Entries taken from a collection:
-- Opening Marker --

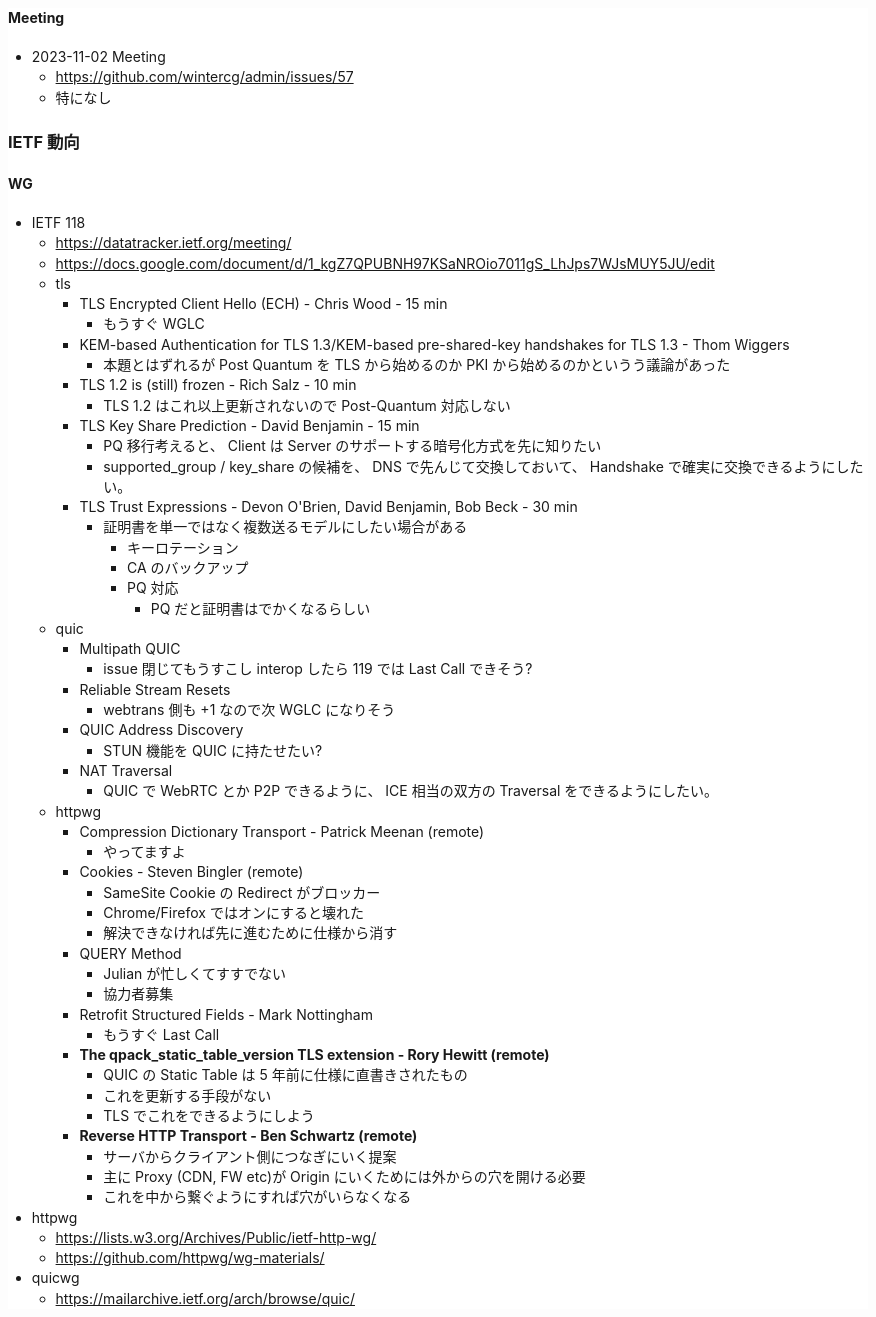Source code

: #### Meeting

- 2023-11-02 Meeting
  - https://github.com/wintercg/admin/issues/57
  - 特になし

### IETF 動向

#### WG

- IETF 118
  - https://datatracker.ietf.org/meeting/
  - https://docs.google.com/document/d/1_kgZ7QPUBNH97KSaNROio7011gS_LhJps7WJsMUY5JU/edit
  - tls
    - TLS Encrypted Client Hello (ECH) - Chris Wood - 15 min
      - もうすぐ WGLC
    - KEM-based Authentication for TLS 1.3/KEM-based pre-shared-key handshakes for TLS 1.3 - Thom Wiggers
      - 本題とはずれるが Post Quantum を TLS から始めるのか PKI から始めるのかというう議論があった
    - TLS 1.2 is (still) frozen - Rich Salz - 10 min
      - TLS 1.2 はこれ以上更新されないので Post-Quantum 対応しない
    - TLS Key Share Prediction - David Benjamin - 15 min
      - PQ 移行考えると、 Client は Server のサポートする暗号化方式を先に知りたい
      - supported_group / key_share の候補を、 DNS で先んじて交換しておいて、 Handshake で確実に交換できるようにしたい。
    - TLS Trust Expressions - Devon O'Brien, David Benjamin, Bob Beck - 30 min
      - 証明書を単一ではなく複数送るモデルにしたい場合がある
        - キーロテーション
        - CA のバックアップ
        - PQ 対応
          - PQ だと証明書はでかくなるらしい
  - quic
    - Multipath QUIC
      - issue 閉じてもうすこし interop したら 119 では Last Call できそう?
    - Reliable Stream Resets
      - webtrans 側も +1 なので次 WGLC になりそう
    - QUIC Address Discovery
      - STUN 機能を QUIC に持たせたい?
    - NAT Traversal
      - QUIC で WebRTC とか P2P できるように、 ICE 相当の双方の Traversal をできるようにしたい。
  - httpwg
    - Compression Dictionary Transport - Patrick Meenan (remote)
      - やってますよ
    - Cookies - Steven Bingler (remote)
      - SameSite Cookie の Redirect がブロッカー
      - Chrome/Firefox ではオンにすると壊れた
      - 解決できなければ先に進むために仕様から消す
    - QUERY Method
      - Julian が忙しくてすすでない
      - 協力者募集
    - Retrofit Structured Fields - Mark Nottingham
      - もうすぐ Last Call
    - **The qpack_static_table_version TLS extension - Rory Hewitt (remote)**
      - QUIC の Static Table は 5 年前に仕様に直書きされたもの
      - これを更新する手段がない
      - TLS でこれをできるようにしよう
    - **Reverse HTTP Transport - Ben Schwartz (remote)**
      - サーバからクライアント側につなぎにいく提案
      - 主に Proxy (CDN, FW etc)が Origin にいくためには外からの穴を開ける必要
      - これを中から繋ぐようにすれば穴がいらなくなる
- httpwg
  - https://lists.w3.org/Archives/Public/ietf-http-wg/
  - https://github.com/httpwg/wg-materials/
- quicwg
  - https://mailarchive.ietf.org/arch/browse/quic/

-- Closing Marker --

▶ Instructions for the task
Pull out all lines of the data with the string "Quantum".

▶ Your solution
      - 本題とはずれるが Post Quantum を TLS から始めるのか PKI から始めるのかというう議論があった
      - TLS 1.2 はこれ以上更新されないので Post-Quantum 対応しない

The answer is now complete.